Dienstag, 14. April 2015

Eine Menschenfabrik

Stellen wir uns für einen Moment vor, es gäbe ein Haus, in dem wohnten nur glückliche Menschen. Damit dies so bleibt, hat das Haus eine intelligente Tür. Ihre vordringliche Aufgabe ist die Einlasskontrolle. Sie darf kein Unglück passieren lassen. Die Tür ist sehr glücklich über ihre überaus wichtige Position und geht sehr gewissenhaft vor. Jeden Morgen sagt sie zum Postboten: „Einlass verweigert!“ Denn er bringt Rechnungen, Mahnungen, Gerichts- und Steuerbescheide, Werbung, Traueranzeigen. Äußerst selten ist ein wirklich glücklicher Brief dabei. Auch für die allermeisten Besucher öffnet sich die Tür nicht. Sie wollen oft nur ihre Pflicht erfüllen, brauchen Beistand, Rat oder Geld. Nicht einer ist dabei, der sein Glück teilen möchte.
Im Laufe der Zeit wird es einsam um die Tür. Weil sie sich kaum einmal öffnet, verlangen immer weniger Menschen Einlass. Ihre Scharniere beginnen zu rosten. Dann ziehen die ersten Bewohner aus, weil sie nicht länger glücklich sind. Das Haus beginnt zu verfallen und irgendwann wohnt niemand mehr darin.

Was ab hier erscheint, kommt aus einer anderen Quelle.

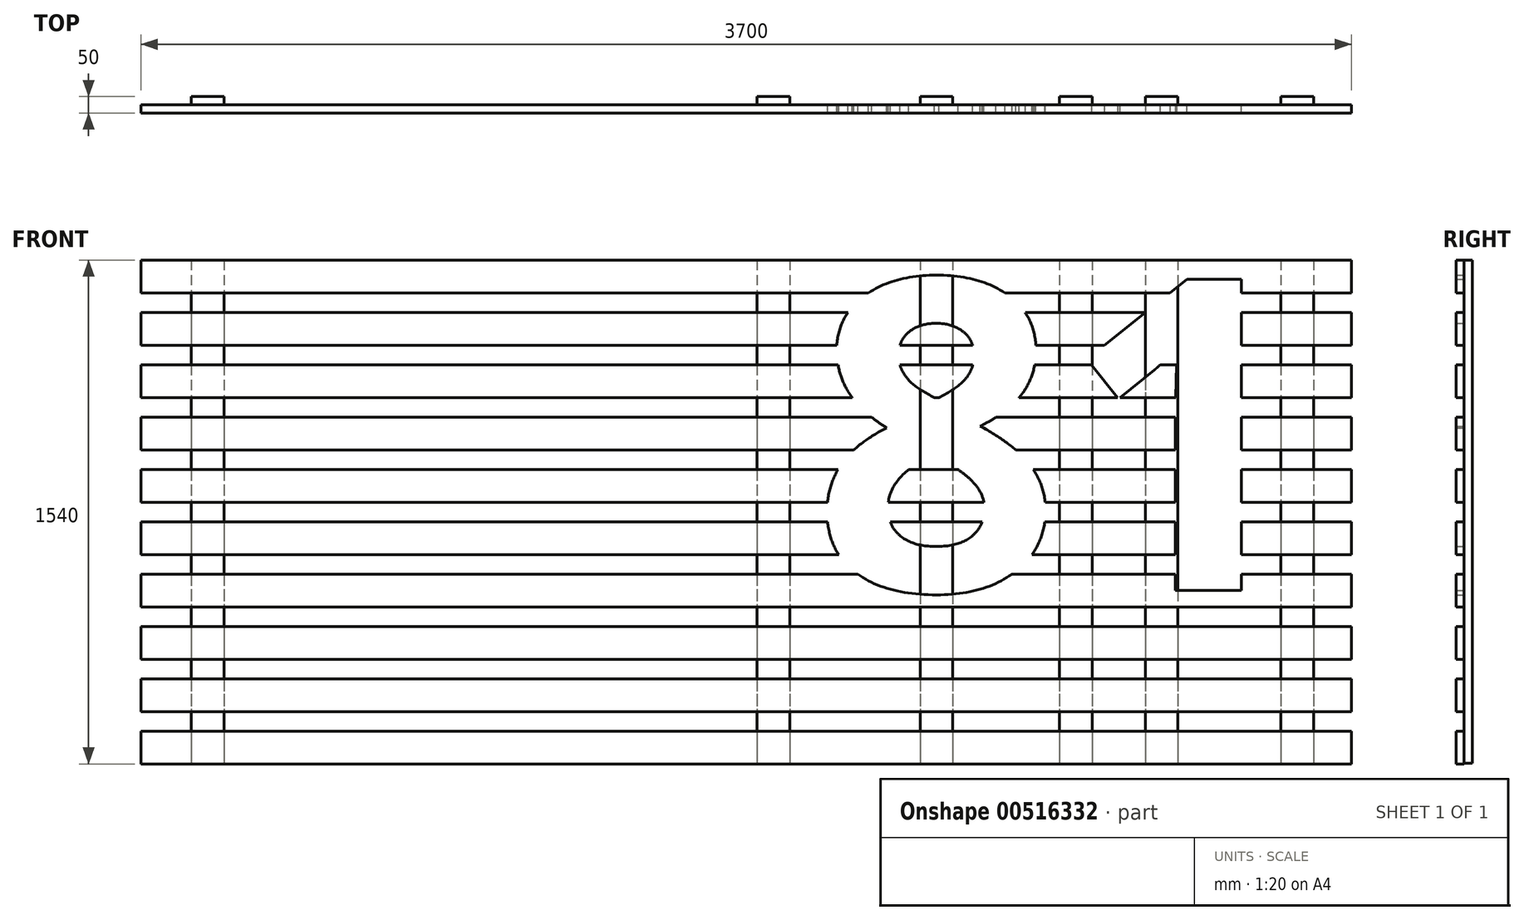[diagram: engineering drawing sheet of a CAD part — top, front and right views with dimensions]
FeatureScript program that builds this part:
annotation { "Feature Type Name" : "Feature", "Feature Type Description" : "" }
export const myFeature = defineFeature(function(context is Context, id is Id, definition is map)
    precondition{}
    {
        {
            var Q0;
            Q0=qCreatedBy(makeId("Front.planeOp"),FACE);
            var sketch = newSketch(context, id + "F0", { "sketchPlane" : qUnion([Q0])});
            skLineSegment(sketch, "E0.bottom", {"start": v(-1471.72, 851.39) * mm, "end": v(2278.28, 851.39) * mm, "construction": true});
            skLineSegment(sketch, "E0.top", {"start": v(-1471.72, -868.61) * mm, "end": v(2278.28, -868.61) * mm, "construction": true});
            skLineSegment(sketch, "E0.left", {"start": v(-1471.72, 851.39) * mm, "end": v(-1471.72, -868.61) * mm, "construction": true});
            skLineSegment(sketch, "E0.right", {"start": v(2278.28, 851.39) * mm, "end": v(2278.28, -868.61) * mm, "construction": true});
            skLineSegment(sketch, "E1.bottom", {"start": v(-1440.67, 798.6) * mm, "end": v(2259.33, 798.6) * mm});
            skLineSegment(sketch, "E1.top", {"start": v(-1440.67, 698.6) * mm, "end": v(2259.33, 698.6) * mm});
            skLineSegment(sketch, "E1.left", {"start": v(-1440.67, 798.6) * mm, "end": v(-1440.67, 698.6) * mm});
            skLineSegment(sketch, "E1.right", {"start": v(2259.33, 798.6) * mm, "end": v(2259.33, 698.6) * mm});
            skLineSegment(sketch, "E2.0.1.0", {"start": v(-1440.67, 538.6) * mm, "end": v(2259.33, 538.6) * mm});
            skLineSegment(sketch, "E2.0.1.1", {"start": v(-1440.67, 638.6) * mm, "end": v(2259.33, 638.6) * mm});
            skLineSegment(sketch, "E2.0.1.2", {"start": v(-1440.67, 638.6) * mm, "end": v(-1440.67, 538.6) * mm});
            skLineSegment(sketch, "E2.0.1.3", {"start": v(2259.33, 638.6) * mm, "end": v(2259.33, 538.6) * mm});
            skLineSegment(sketch, "E2.0.2.0", {"start": v(-1440.67, 378.6) * mm, "end": v(2259.33, 378.6) * mm});
            skLineSegment(sketch, "E2.0.2.1", {"start": v(-1440.67, 478.6) * mm, "end": v(2259.33, 478.6) * mm});
            skLineSegment(sketch, "E2.0.2.2", {"start": v(-1440.67, 478.6) * mm, "end": v(-1440.67, 378.6) * mm});
            skLineSegment(sketch, "E2.0.2.3", {"start": v(2259.33, 478.6) * mm, "end": v(2259.33, 378.6) * mm});
            skLineSegment(sketch, "E2.0.3.0", {"start": v(-1440.67, 218.6) * mm, "end": v(2259.33, 218.6) * mm});
            skLineSegment(sketch, "E2.0.3.1", {"start": v(-1440.67, 318.6) * mm, "end": v(2259.33, 318.6) * mm});
            skLineSegment(sketch, "E2.0.3.2", {"start": v(-1440.67, 318.6) * mm, "end": v(-1440.67, 218.6) * mm});
            skLineSegment(sketch, "E2.0.3.3", {"start": v(2259.33, 318.6) * mm, "end": v(2259.33, 218.6) * mm});
            skLineSegment(sketch, "E2.0.4.0", {"start": v(-1440.67, 58.6) * mm, "end": v(2259.33, 58.6) * mm});
            skLineSegment(sketch, "E2.0.4.1", {"start": v(-1440.67, 158.6) * mm, "end": v(2259.33, 158.6) * mm});
            skLineSegment(sketch, "E2.0.4.2", {"start": v(-1440.67, 158.6) * mm, "end": v(-1440.67, 58.6) * mm});
            skLineSegment(sketch, "E2.0.4.3", {"start": v(2259.33, 158.6) * mm, "end": v(2259.33, 58.6) * mm});
            skLineSegment(sketch, "E2.0.5.0", {"start": v(-1440.67, -101.4) * mm, "end": v(2259.33, -101.4) * mm});
            skLineSegment(sketch, "E2.0.5.1", {"start": v(-1440.67, -1.4) * mm, "end": v(2259.33, -1.4) * mm});
            skLineSegment(sketch, "E2.0.5.2", {"start": v(-1440.67, -1.4) * mm, "end": v(-1440.67, -101.4) * mm});
            skLineSegment(sketch, "E2.0.5.3", {"start": v(2259.33, -1.4) * mm, "end": v(2259.33, -101.4) * mm});
            skLineSegment(sketch, "E2.0.6.0", {"start": v(-1440.67, -261.4) * mm, "end": v(2259.33, -261.4) * mm});
            skLineSegment(sketch, "E2.0.6.1", {"start": v(-1440.67, -161.4) * mm, "end": v(2259.33, -161.4) * mm});
            skLineSegment(sketch, "E2.0.6.2", {"start": v(-1440.67, -161.4) * mm, "end": v(-1440.67, -261.4) * mm});
            skLineSegment(sketch, "E2.0.6.3", {"start": v(2259.33, -161.4) * mm, "end": v(2259.33, -261.4) * mm});
            skLineSegment(sketch, "E2.0.7.0", {"start": v(-1440.67, -421.4) * mm, "end": v(2259.33, -421.4) * mm});
            skLineSegment(sketch, "E2.0.7.1", {"start": v(-1440.67, -321.4) * mm, "end": v(2259.33, -321.4) * mm});
            skLineSegment(sketch, "E2.0.7.2", {"start": v(-1440.67, -321.4) * mm, "end": v(-1440.67, -421.4) * mm});
            skLineSegment(sketch, "E2.0.7.3", {"start": v(2259.33, -321.4) * mm, "end": v(2259.33, -421.4) * mm});
            skLineSegment(sketch, "E2.direction1", {"start": v(-1440.67, 698.6) * mm, "end": v(-2006.52, 698.6) * mm, "construction": true});
            skLineSegment(sketch, "E2.direction2", {"start": v(-1440.67, 698.6) * mm, "end": v(-1440.67, 538.6) * mm, "construction": true});
            skLineSegment(sketch, "E3.0.0.8", {"start": v(-1440.67, -581.4) * mm, "end": v(2259.33, -581.4) * mm});
            skLineSegment(sketch, "E3.3.0.8", {"start": v(-1440.67, -481.4) * mm, "end": v(2259.33, -481.4) * mm});
            skLineSegment(sketch, "E3.6.0.8", {"start": v(-1440.67, -481.4) * mm, "end": v(-1440.67, -581.4) * mm});
            skLineSegment(sketch, "E3.9.0.8", {"start": v(2259.33, -481.4) * mm, "end": v(2259.33, -581.4) * mm});
            skLineSegment(sketch, "E3.0.0.9", {"start": v(-1440.67, -741.4) * mm, "end": v(2259.33, -741.4) * mm});
            skLineSegment(sketch, "E3.3.0.9", {"start": v(-1440.67, -641.4) * mm, "end": v(2259.33, -641.4) * mm});
            skLineSegment(sketch, "E3.6.0.9", {"start": v(-1440.67, -641.4) * mm, "end": v(-1440.67, -741.4) * mm});
            skLineSegment(sketch, "E3.9.0.9", {"start": v(2259.33, -641.4) * mm, "end": v(2259.33, -741.4) * mm});
            skSolve(sketch);
        }
        {
            var Q0;
            Q0 = qSketchRegion(id + "F0", true);
            extrude(context, id + "F1", {"entities" : qUnion([Q0]), "depth" : 25 * mm, "offsetDistance" : 25 * mm});
        }
        {
            var Q0;
            Q0=qCreatedBy(makeId("Front.planeOp"),FACE);
            var sketch = newSketch(context, id + "F2", { "sketchPlane" : qUnion([Q0])});
            skText(sketch, "E4", { "text": "81", "fontName": "NotoSans-Bold.ttf"});
            skLineSegment(sketch, "E5", {"start": v(5049.15, 398.6) * mm, "end": v(5049.15, -21.4) * mm});
            skCircle(sketch, "E6", {"center": v(5049.15, 398.6) * mm, "radius": 275 * mm});
            skCircle(sketch, "E7", {"center": v(5049.15, 398.6) * mm, "radius": 140 * mm});
            skCircle(sketch, "E8", {"center": v(5049.15, -21.4) * mm, "radius": 275 * mm});
            skCircle(sketch, "E9", {"center": v(5049.15, -21.4) * mm, "radius": 140 * mm});
            skLineSegment(sketch, "E10", {"start": v(5374.15, 469.35) * mm, "end": v(5454.5, 373.6) * mm});
            skLineSegment(sketch, "E11", {"start": v(5454.5, 373.6) * mm, "end": v(5594.15, 490.78) * mm});
            skLineSegment(sketch, "E12", {"start": v(5594.15, 490.78) * mm, "end": v(5594.15, -296.4) * mm});
            skLineSegment(sketch, "E13", {"start": v(5594.15, -296.4) * mm, "end": v(5774.15, -296.4) * mm});
            skLineSegment(sketch, "E14", {"start": v(5774.15, -296.4) * mm, "end": v(5774.15, 673.6) * mm});
            skLineSegment(sketch, "E15", {"start": v(5617.56, 673.6) * mm, "end": v(5374.15, 469.35) * mm});
            skLineSegment(sketch, "E16", {"start": v(5617.56, 673.6) * mm, "end": v(5774.15, 673.6) * mm});
            const initialGuessF2  = {"E4": [0.60975, -0.2114, 1, 0, 0.96]};
            skSetInitialGuess(sketch, initialGuessF2);
            skSolve(sketch);
        }
        {
            var Q0;
            Q0 = qSketchRegion(id + "F2", true);
            extrude(context, id + "F3", {"entities" : qUnion([Q0]), "operationType" : NewBodyOperationType.REMOVE, "endBound" : BoundingType.THROUGH_ALL, "depth" : 25 * mm, "offsetDistance" : 25 * mm});
        }
        {
            var Q0;
            Q0=qCreatedBy(makeId("Front.planeOp"),FACE);
            var sketch = newSketch(context, id + "F4", { "sketchPlane" : qUnion([Q0])});
            skLineSegment(sketch, "E17.bottom", {"start": v(442.54, 798.6) * mm, "end": v(542.54, 798.6) * mm});
            skLineSegment(sketch, "E17.top", {"start": v(442.54, -738.97) * mm, "end": v(542.54, -738.97) * mm});
            skLineSegment(sketch, "E17.left", {"start": v(442.54, 798.6) * mm, "end": v(442.54, -738.97) * mm});
            skLineSegment(sketch, "E17.right", {"start": v(542.54, 798.6) * mm, "end": v(542.54, -738.97) * mm});
            skLineSegment(sketch, "E18.bottom", {"start": v(940.94, 798.6) * mm, "end": v(1040.94, 798.6) * mm});
            skLineSegment(sketch, "E18.top", {"start": v(940.94, -738.97) * mm, "end": v(1040.94, -738.97) * mm});
            skLineSegment(sketch, "E18.left", {"start": v(940.94, 798.6) * mm, "end": v(940.94, -738.97) * mm});
            skLineSegment(sketch, "E18.right", {"start": v(1040.94, 798.6) * mm, "end": v(1040.94, -738.97) * mm});
            skLineSegment(sketch, "E19.bottom", {"start": v(-1286.87, 798.6) * mm, "end": v(-1186.87, 798.6) * mm});
            skLineSegment(sketch, "E19.top", {"start": v(-1286.87, -738.97) * mm, "end": v(-1186.87, -738.97) * mm});
            skLineSegment(sketch, "E19.left", {"start": v(-1286.87, 798.6) * mm, "end": v(-1286.87, -738.97) * mm});
            skLineSegment(sketch, "E19.right", {"start": v(-1186.87, 798.6) * mm, "end": v(-1186.87, -738.97) * mm});
            skLineSegment(sketch, "E20.bottom", {"start": v(1629.24, 798.6) * mm, "end": v(1729.24, 798.6) * mm});
            skLineSegment(sketch, "E20.top", {"start": v(1629.24, -738.97) * mm, "end": v(1729.24, -738.97) * mm});
            skLineSegment(sketch, "E20.left", {"start": v(1629.24, 798.6) * mm, "end": v(1629.24, -738.97) * mm});
            skLineSegment(sketch, "E20.right", {"start": v(1729.24, 798.6) * mm, "end": v(1729.24, -738.97) * mm});
            skLineSegment(sketch, "E21.bottom", {"start": v(1366.73, 798.6) * mm, "end": v(1466.73, 798.6) * mm});
            skLineSegment(sketch, "E21.top", {"start": v(1366.73, -738.97) * mm, "end": v(1466.73, -738.97) * mm});
            skLineSegment(sketch, "E21.left", {"start": v(1366.73, 798.6) * mm, "end": v(1366.73, -738.97) * mm});
            skLineSegment(sketch, "E21.right", {"start": v(1466.73, 798.6) * mm, "end": v(1466.73, -738.97) * mm});
            skLineSegment(sketch, "E22.bottom", {"start": v(2043.95, 798.6) * mm, "end": v(2143.95, 798.6) * mm});
            skLineSegment(sketch, "E22.top", {"start": v(2043.95, -738.97) * mm, "end": v(2143.95, -738.97) * mm});
            skLineSegment(sketch, "E22.left", {"start": v(2043.95, 798.6) * mm, "end": v(2043.95, -738.97) * mm});
            skLineSegment(sketch, "E22.right", {"start": v(2143.95, 798.6) * mm, "end": v(2143.95, -738.97) * mm});
            skSolve(sketch);
        }
        {
            var Q0;
            Q0 = qSketchRegion(id + "F4", true);
            extrude(context, id + "F5", {"entities" : qUnion([Q0]), "oppositeDirection" : true, "depth" : 25 * mm, "offsetDistance" : 25 * mm});
        }
    });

Bis eines Tages ein paar wohnungslose Jugendliche die Ruine für sich entdecken. Sie sind nicht besonders glücklich und sie sind nicht besonders unglücklich. Es ist laut in den Räumen und es wird geflucht. Sie prügeln und sie lieben sich, sie nehmen Drogen und trinken, manchmal kotzen sie vor die Tür. Es kommen mehr von ihnen und andere gehen wieder. Sie machen Musik, einige sterben, manche haben Erfolg und ziehen in andere Häuser. Aber es sind immer genug da, um das Haus zu renovieren, umzubauen, zu bemalen, um zu feiern, zu diskutieren und Visionen von einer besseren Welt zu haben. Während sie vom Guten träumen und oft genug schlecht handeln, inspirieren sie sich zu immer neuen Ideen. Manchmal haben sie nichts zu essen und ein paar Wochen später feiern sie ein großes Fest. Sie lachen oft und sie sind oft traurig. Das Haus ist eine Menschenfabrik. Es produziert Leben.
Die Tür hat nur noch die Funktion, sich zu öffnen und zu schließen wann immer jemand kam. Da sie niemanden mehr überprüfen muss, bleibt ihr viel Zeit zum Grübeln. Als sie erkennt, dass sie mit ihrer einfachen Tätigkeit viel zufriedener ist, obwohl sie gestoßen und verschrammt wird, weil sie in jeder Minute einen praktischen Nutzen erfüllt, beginnt sie daran zu zweifeln, dass es so etwas wie Glück überhaupt gibt.
Jahre vergehen und die Tür fängt allmählich zu knarren an, öffnet sich nur noch langsam und schwer. Da kommt ein Paar Hand in Hand an dem alten Haus vorbei.
"Weißt du noch“, sagt die Frau, „wie wir uns hier kennengelernt haben?"
„Eine intensive Zeit“, antwortet der Mann. „Aufregend, geheimnisvoll, unsicher, nervig, problembeladen, verrückt, herausfordernd und meist sehr dreckig"
„Warst du glücklich?"
„Bist du es heute?"
Lachend gehen sie weiter. Die Tür knarrt ein wenig, als würde sie seufzen. Dann schließt sie sich ein letztes Mal mit dem Bewusstsein, endlich verstanden zu haben. Nachdem sie am nächsten Tag ausgetauscht ist, verändert sich das Haus für immer.